| 本文抜粋 |
木蘭辞について

読書等

ムーランの大元ネタ

古代中国の花木蘭(ファ・ムーラン/か もくらん)という英雄的な女性を題材にした様々なドラマや作品、芸術が生まれています。
ディズニーアニメ・映画のムーランが日本では有名なのかとも思いますが、筆者は個人的にヴィッキー・チャオ演じる『ムーラン』(2009年)が好きです。

そのムーランの大元ネタとなる中国の古代詩、『木蘭辞』(あるいは『木蘭詩』)は想像が色々膨らみます。元々の詩は既に詠み人知らずとなっていますが、それがまた却って悠久の歴史を彷彿とさせるような浪漫を感じます。

YouTubeで木蘭辞を何気なく音で聴いて、久しく触れていなかった漢詩の韻律に感動してしまいました。(決して全て聴きとれたわけではないんですが。)

木蘭辞

以下、木蘭辞の本編です。

《木蘭辞》  無名氏

喞喞復喞喞 木蘭當戸織
不聞機杼聲 惟聞女歎息
問女何所思 問女何所憶
女亦無所思 女亦無所憶
昨夜見軍帖 可汗大點兵
軍書十二卷 卷卷有爺名
阿爺無大兒 木蘭無長兄
願爲市鞍馬 從此替爺征

東市買駿馬 西市買鞍
南市買轡頭 北市買長鞭
旦辭爺孃去 暮宿黄河邊
不聞爺孃喚女聲 但聞黄河流水鳴濺濺
旦辭黄河去 暮至黑山頭
不聞爺孃喚女聲 但聞燕山胡騎鳴啾啾

萬里赴戎機 關山度若飛
朔氣傳金柝 寒光照鐵衣
將軍百戰死 壯士十年歸

歸來見天子 天子坐明堂
策勲十二轉 賞賜百千彊
可汗問所欲 木蘭不用尚書郞
願馳千里足 送兒還故郷

爺孃聞女來 出郭相扶將
阿聞妹來 當戸理紅妝
小弟聞姉來 磨刀霍霍向豬羊
開我東閣門 坐我西閣床
脱我戰時袍 著我舊時裳
當窗理雲鬢 對鏡貼花黄
出門看火伴 火伴始驚惶
同行十二年 不知木蘭是女郞

雄兎脚撲朔 雌兎眼迷離
兩兎傍地走 安能辨我是雄雌

「花木蘭」という人物とは

以下、Wikipediaより一部抜粋。

| 問題文 |
木蘭辞を紹介する本文で、筆者が個人的に好きだと述べている『ムーラン』は、誰が演じた何年の作品か。

| データ抜粋 |
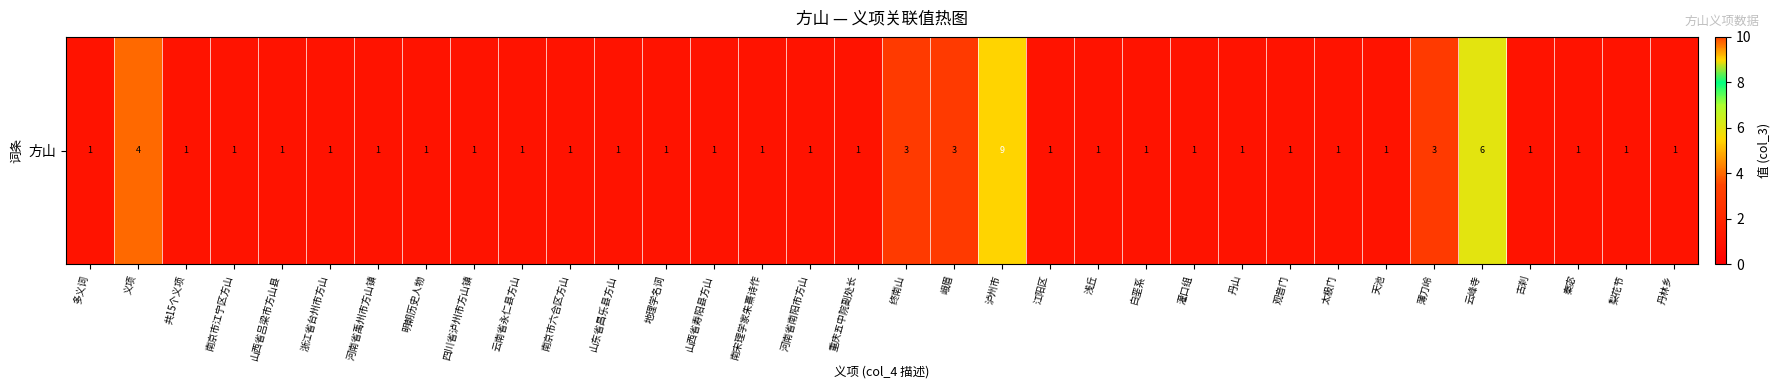

List the labels in order of value, largest first.

泸州市, 云峰寺, 义项, 终南山, 峨眉, 薄刀岭, 多义词, 共15个义项, 南京市江宁区方山, 山西省吕梁市方山县, 浙江省台州市方山, 河南省禹州市方山镇, 明朝历史人物, 四川省泸州市方山镇, 云南省永仁县方山, 南京市六合区方山, 山东省昌乐县方山, 地理学名词, 山西省寿阳县方山, 南宋理学家朱熹诗作, 河南省南阳市方山, 重庆五中院副处长, 江阳区, 浅丘, 白垩系, 灌口组, 丹山, 观音门, 太极门, 天池, 古刹, 秦宓, 梨花节, 丹林乡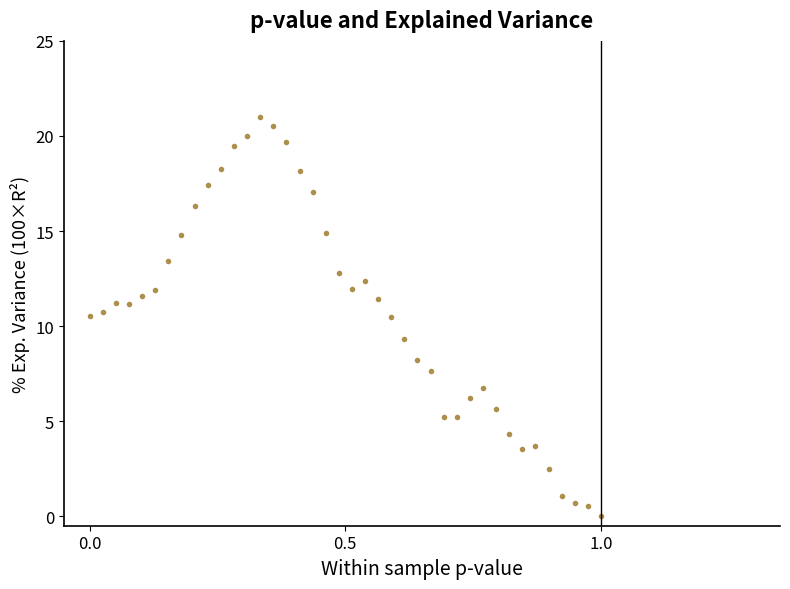

What is the range of X values (max minus min)?

1.0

| 解答例 |
ヴィッキー・チャオが演じた2009年の作品。